- Problem description -
Can you copy every record below word for word, leaving out the pictures?

━━━━

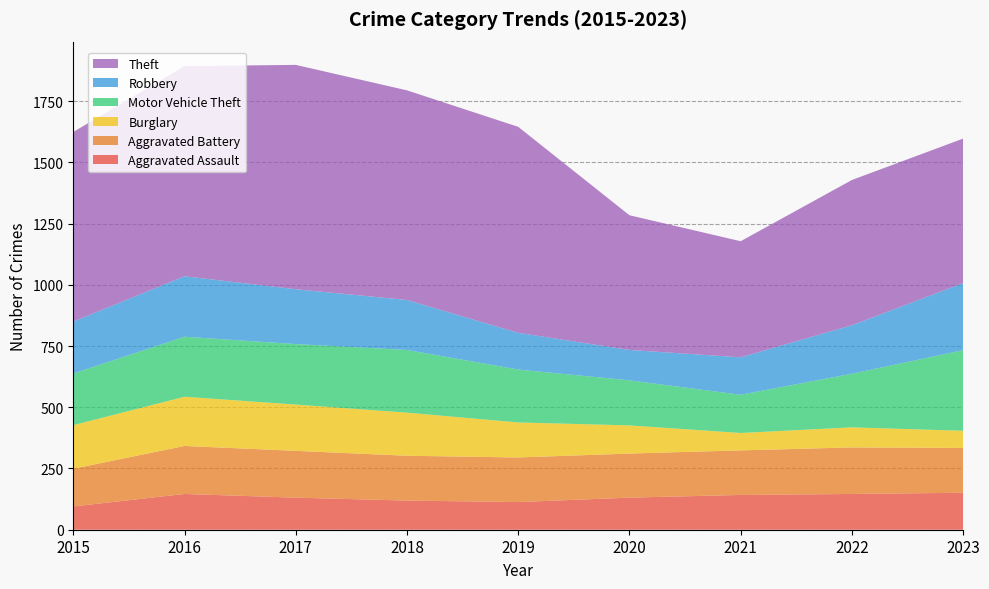

Reading right to left, extract all data points from this chart.

Aggravated Assault: 151	146	142	131	113	119	131	146	95
Aggravated Battery: 183	190	182	180	182	183	191	196	154
Burglary: 70	82	71	115	143	176	189	201	178
Motor Vehicle Theft: 329	219	156	184	216	256	247	245	211
Robbery: 274	198	153	124	150	204	224	247	212
Theft: 590	593	474	550	841	856	916	858	774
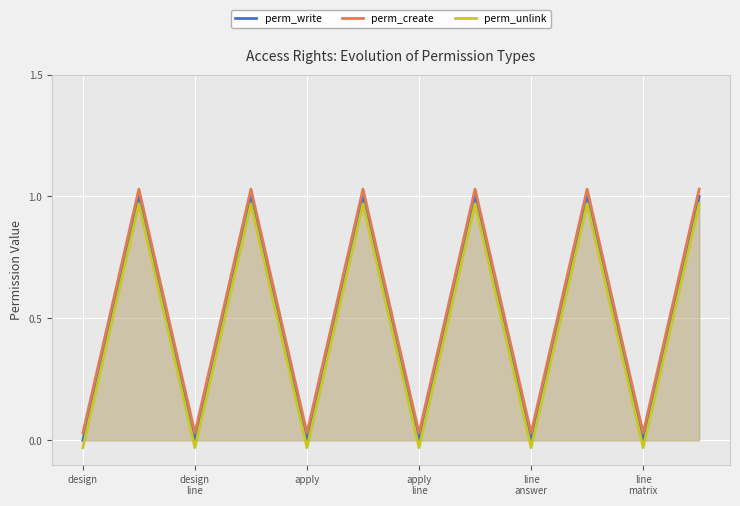

True or false: perm_write and perm_create intersect in this chart.

False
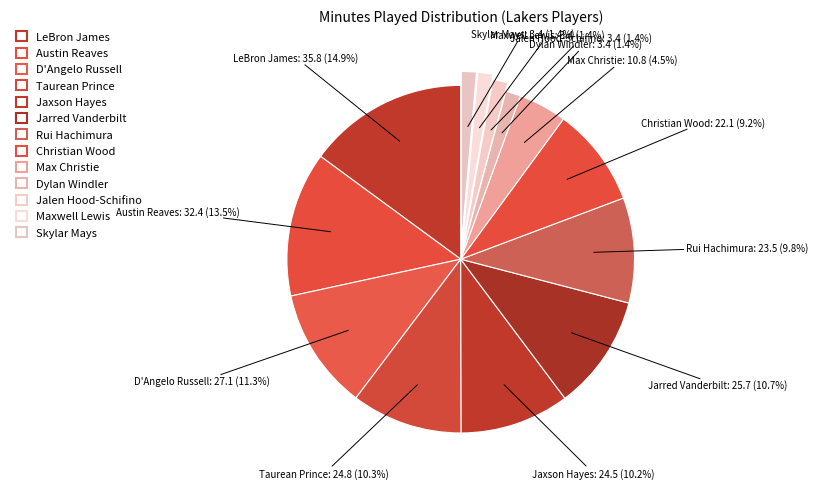

To the nearest percent, what is the combined percentage of LeBron James and Dylan Windler?

16%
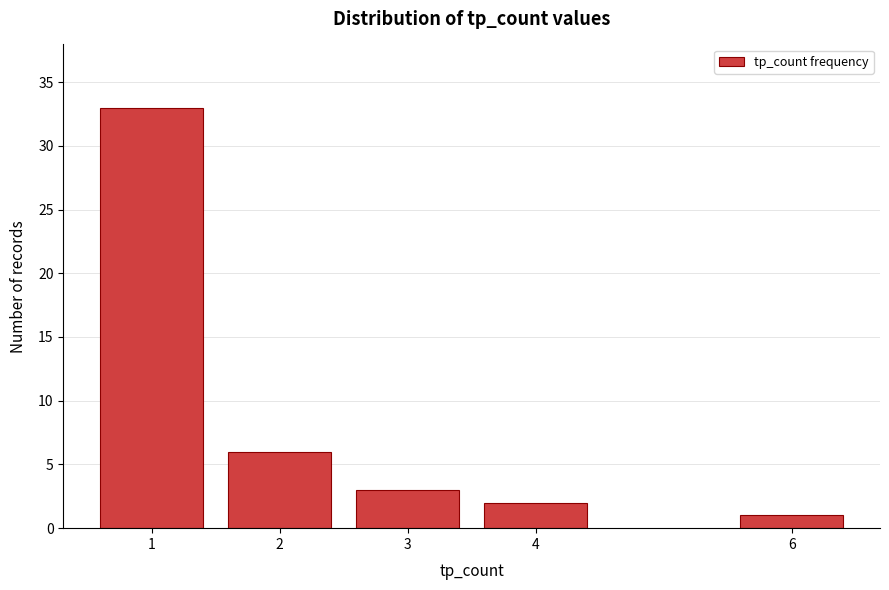

Reading left to right, transcribe all the data shown in this chart.

1=33	2=6	3=3	4=2	6=1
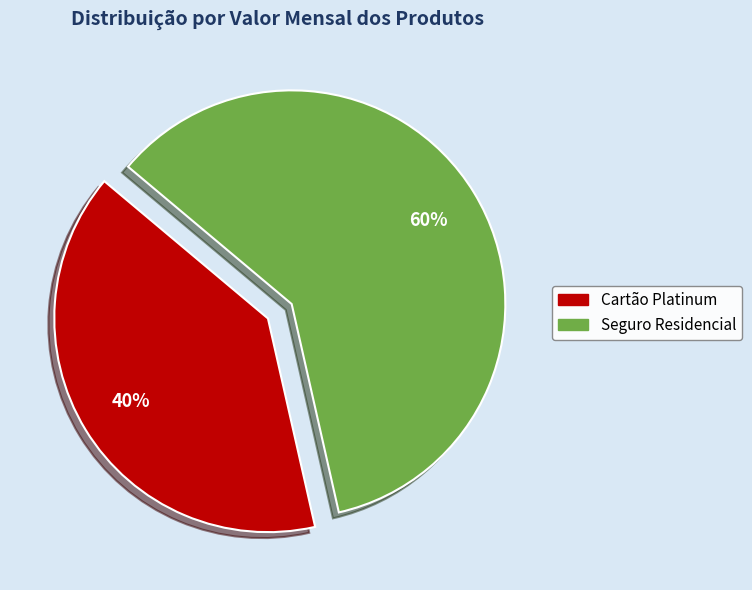

Count the number of slices in the pie.

2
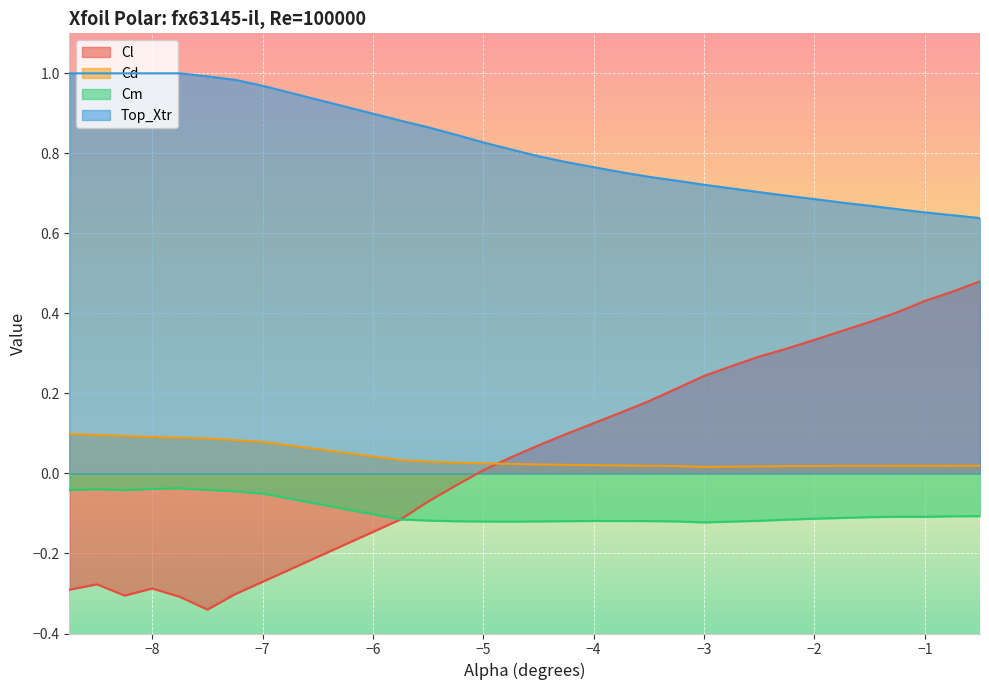

At -5.25, list the series in order from largest to smallest.

Top_Xtr, Cd, Cl, Cm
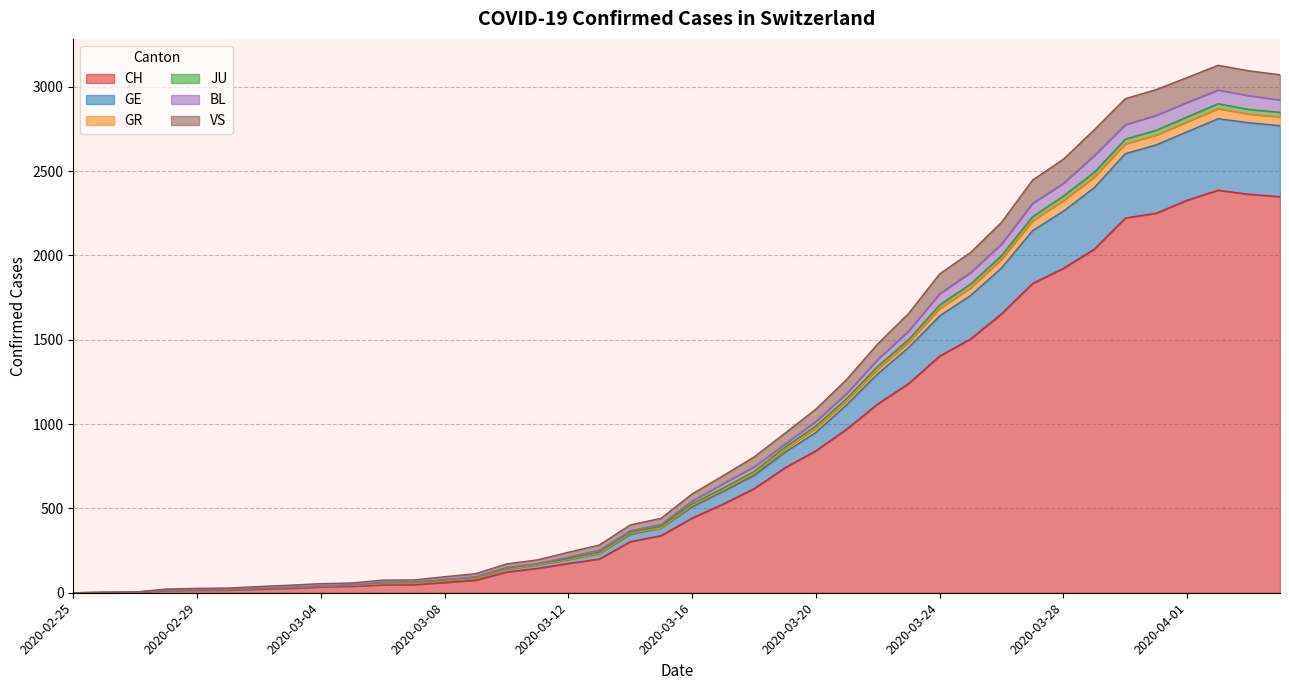

Is the value of BL at 2020-02-29 greater than the value of VS at 2020-03-26?

No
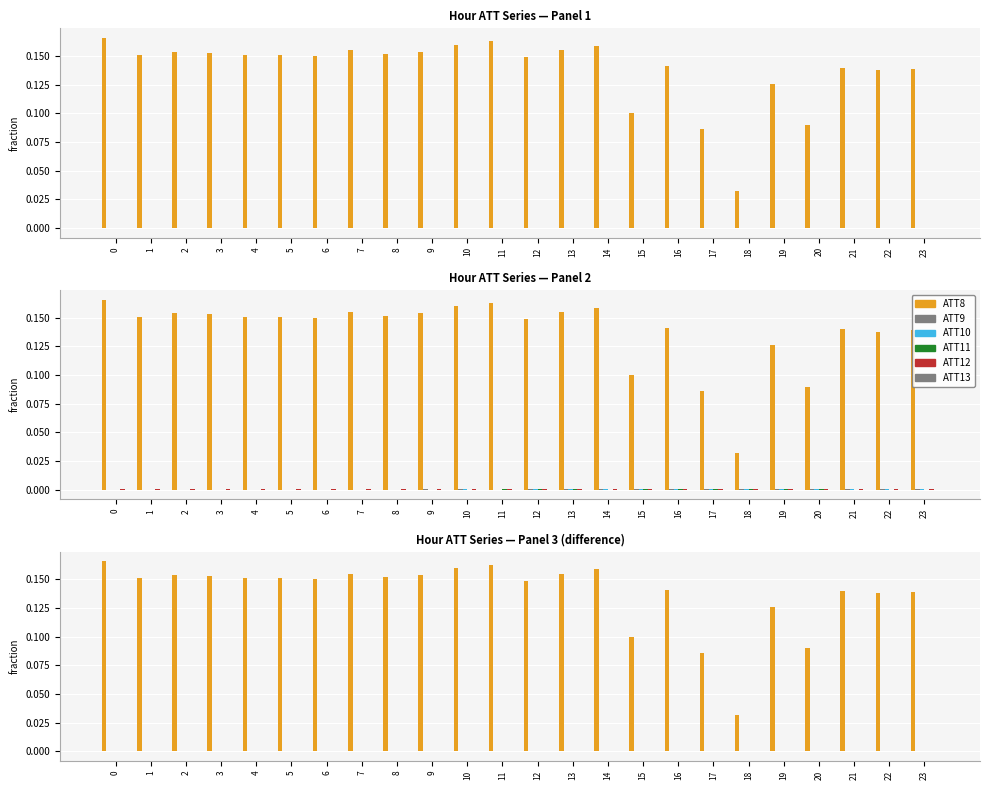

What are all the series names shown in the legend?

ATT8, ATT9, ATT10, ATT11, ATT12, ATT13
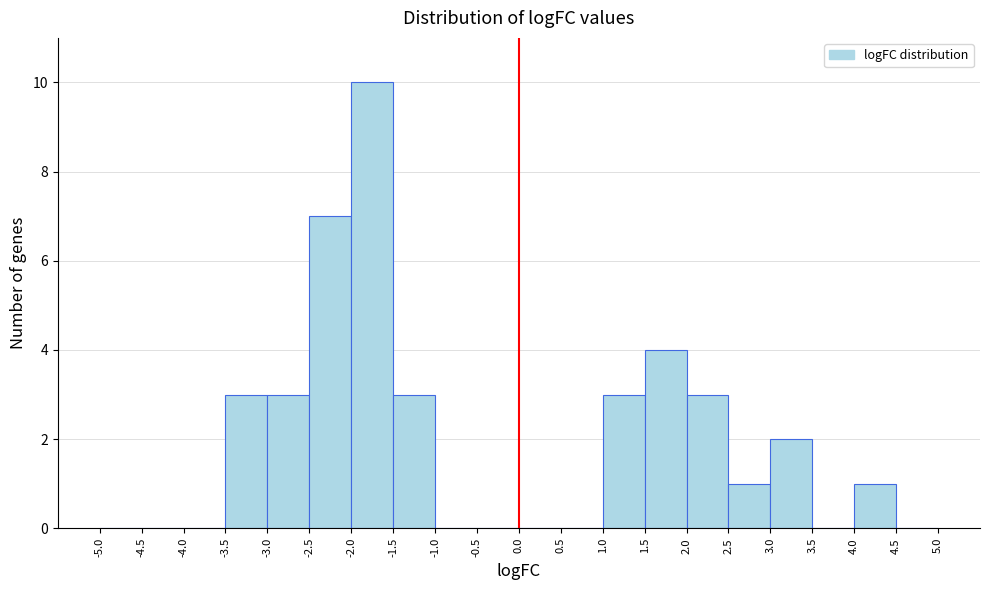

Over which range of the x-axis is the bar tallest?

-2.0 to -1.5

━━━━

- The completed task -
Reading right to left, extract all data points from this chart.

Aggravated Assault: 151	146	142	131	113	119	131	146	95
Aggravated Battery: 183	190	182	180	182	183	191	196	154
Burglary: 70	82	71	115	143	176	189	201	178
Motor Vehicle Theft: 329	219	156	184	216	256	247	245	211
Robbery: 274	198	153	124	150	204	224	247	212
Theft: 590	593	474	550	841	856	916	858	774

True or false: perm_write and perm_create intersect in this chart.

False

To the nearest percent, what is the combined percentage of LeBron James and Dylan Windler?

16%

Reading left to right, transcribe all the data shown in this chart.

1=33	2=6	3=3	4=2	6=1

Count the number of slices in the pie.

2

At -5.25, list the series in order from largest to smallest.

Top_Xtr, Cd, Cl, Cm

Is the value of BL at 2020-02-29 greater than the value of VS at 2020-03-26?

No

What are all the series names shown in the legend?

ATT8, ATT9, ATT10, ATT11, ATT12, ATT13

Over which range of the x-axis is the bar tallest?

-2.0 to -1.5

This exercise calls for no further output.